Saturday, July 12, 2008

Out In The Street, They Call It Murder


There are some boo-boos that Neosporin can't heal, like the blisters on my feet from walking around in platform wedges with 25 pounds on my back measuring all those places so I can collect all those the checks to put into the account that pays the satellite that delivers you: strip ping pong. I cry, I cry and I don't know why but don't worry, your acts of contrition aren't lost on me, I appreciate them, and they keep me going, like a complex carbohydrate. And I just want to find a corner or a quieter room, where our conversations don't compete for space with the endless medias and where we can really be alone with the awful sweetness of our escaping sweat. Yes, good luck (with that) and about as likely as dodging a nic from the poisoned dagger of time.
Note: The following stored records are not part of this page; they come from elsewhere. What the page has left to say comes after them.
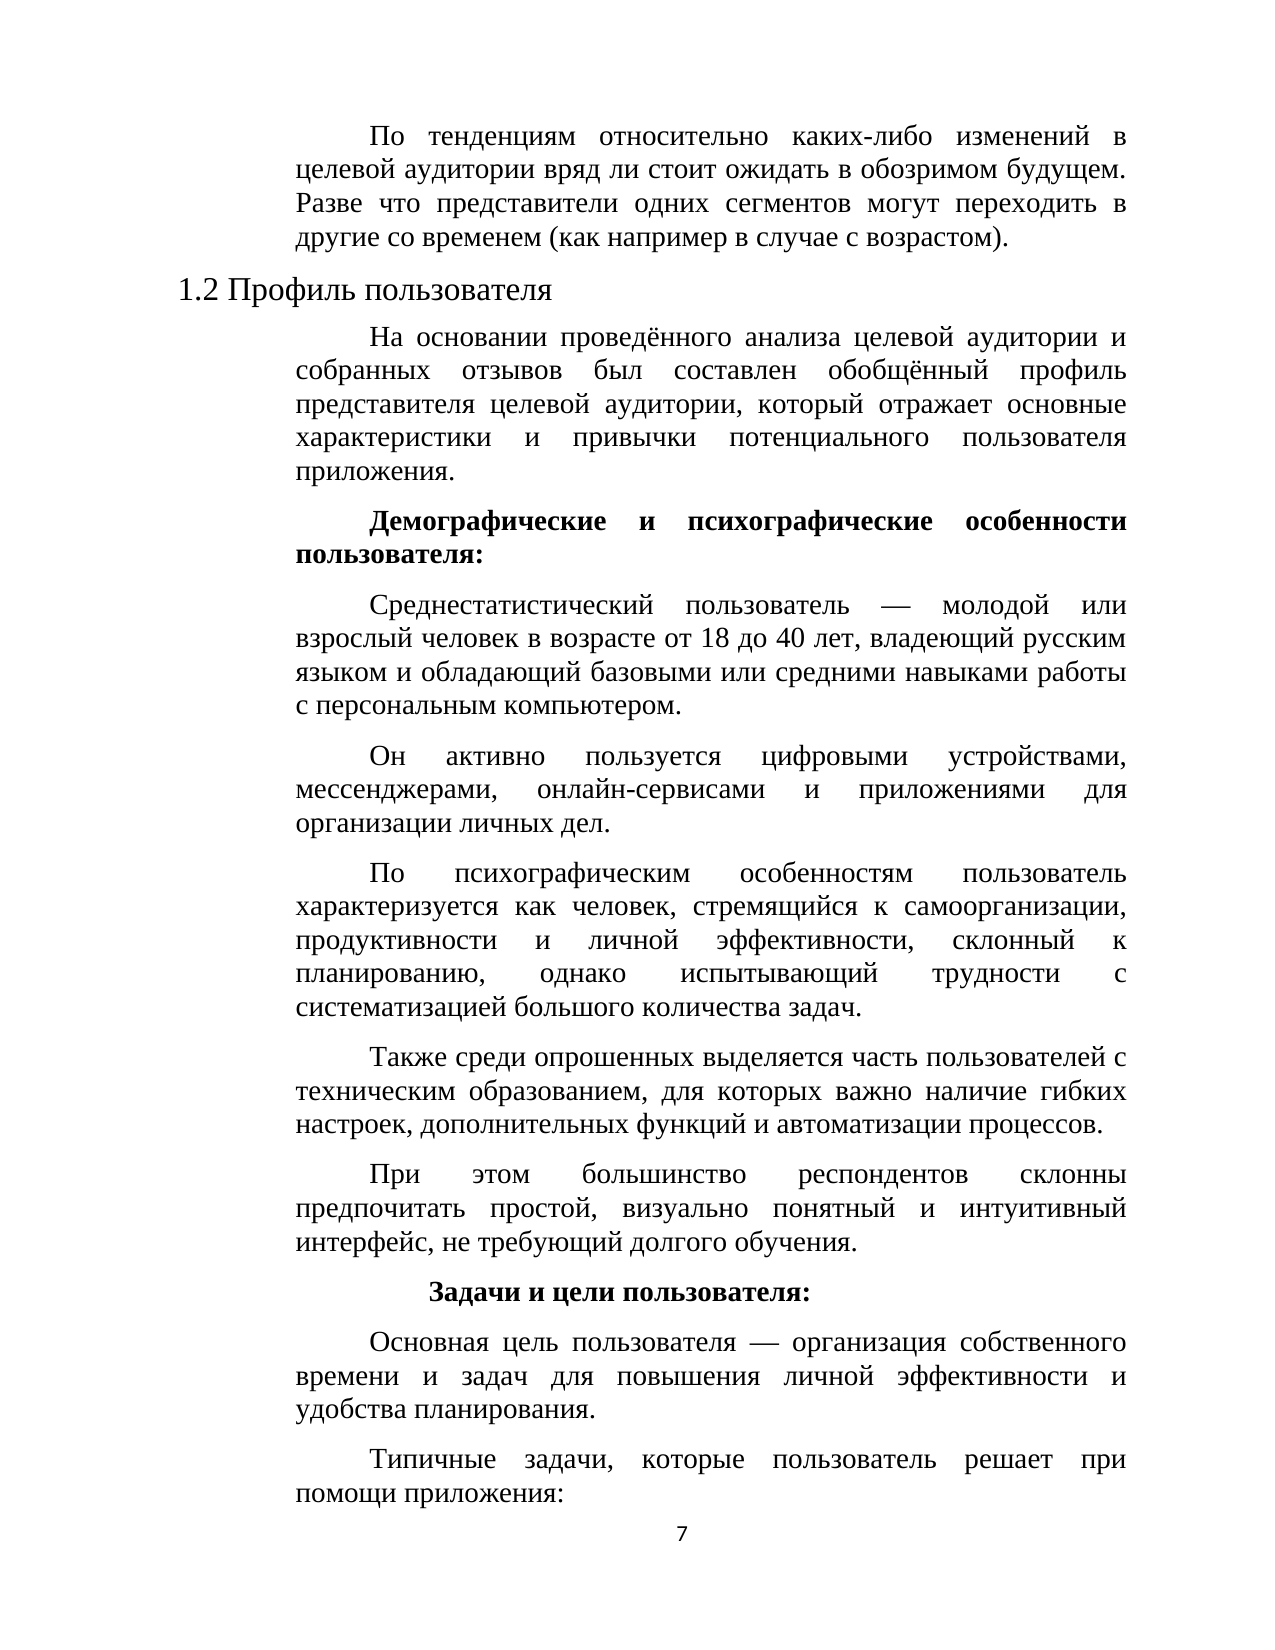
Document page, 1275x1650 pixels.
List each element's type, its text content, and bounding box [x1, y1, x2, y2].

text Он активно пользуется цифровыми устройствами, мессенджерами, онлайн-сервисами и приложениями для организации личных дел. [295, 738, 1127, 838]
text Типичные задачи, которые пользователь решает при помощи приложения: [295, 1441, 1127, 1508]
text Основная цель пользователя — организация собственного времени и задач для повышения личной эффективности и удобства планирования. [295, 1324, 1127, 1425]
text При этом большинство респондентов склонны предпочитать простой, визуально понятный и интуитивный интерфейс, не требующий долгого обучения. [295, 1157, 1127, 1257]
text Задачи и цели пользователя: [354, 1274, 1127, 1307]
subtitle 1.2 Профиль пользователя [177, 269, 1186, 307]
text Среднестатистический пользователь — молодой или взрослый человек в возрасте от 18 до 40 лет, владеющий русским языком и обладающий базовыми или средними навыками работы с персональным компьютером. [295, 587, 1127, 721]
text По тенденциям относительно каких-либо изменений в целевой аудитории вряд ли стоит ожидать в обозримом будущем. Разве что представители одних сегментов могут переходить в другие со временем (как например в случае с возрастом). [295, 118, 1127, 252]
text По психографическим особенностям пользователь характеризуется как человек, стремящийся к самоорганизации, продуктивности и личной эффективности, склонный к планированию, однако испытывающий трудности с систематизацией большого количества задач. [295, 855, 1127, 1023]
text На основании проведённого анализа целевой аудитории и собранных отзывов был составлен обобщённый профиль представителя целевой аудитории, который отражает основные характеристики и привычки потенциального пользователя приложения. [295, 319, 1127, 486]
text Также среди опрошенных выделяется часть пользователей с техническим образованием, для которых важно наличие гибких настроек, дополнительных функций и автоматизации процессов. [295, 1039, 1127, 1140]
text Демографические и психографические особенности пользователя: [295, 503, 1127, 570]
So I'll raise my glass to ESP, to the second hand and its accuracy, and to the actual size of everything. Now the world's got me dizzy again and I bathe and I breathe, "Baby, come here, don't go away," but his sirens call and argue "walk this way, no walk that way." Now I've grown tired of holding this pose, so I'll remember to just be grateful for this day, like a good evangelical or whatever. And I'll just get over the things that so violate me that way we don't have to fight about them because it really isn't hard for me and fighting really is. Besides, I have yet to get any genuine happiness from a treasure dug up with a coercive shovel.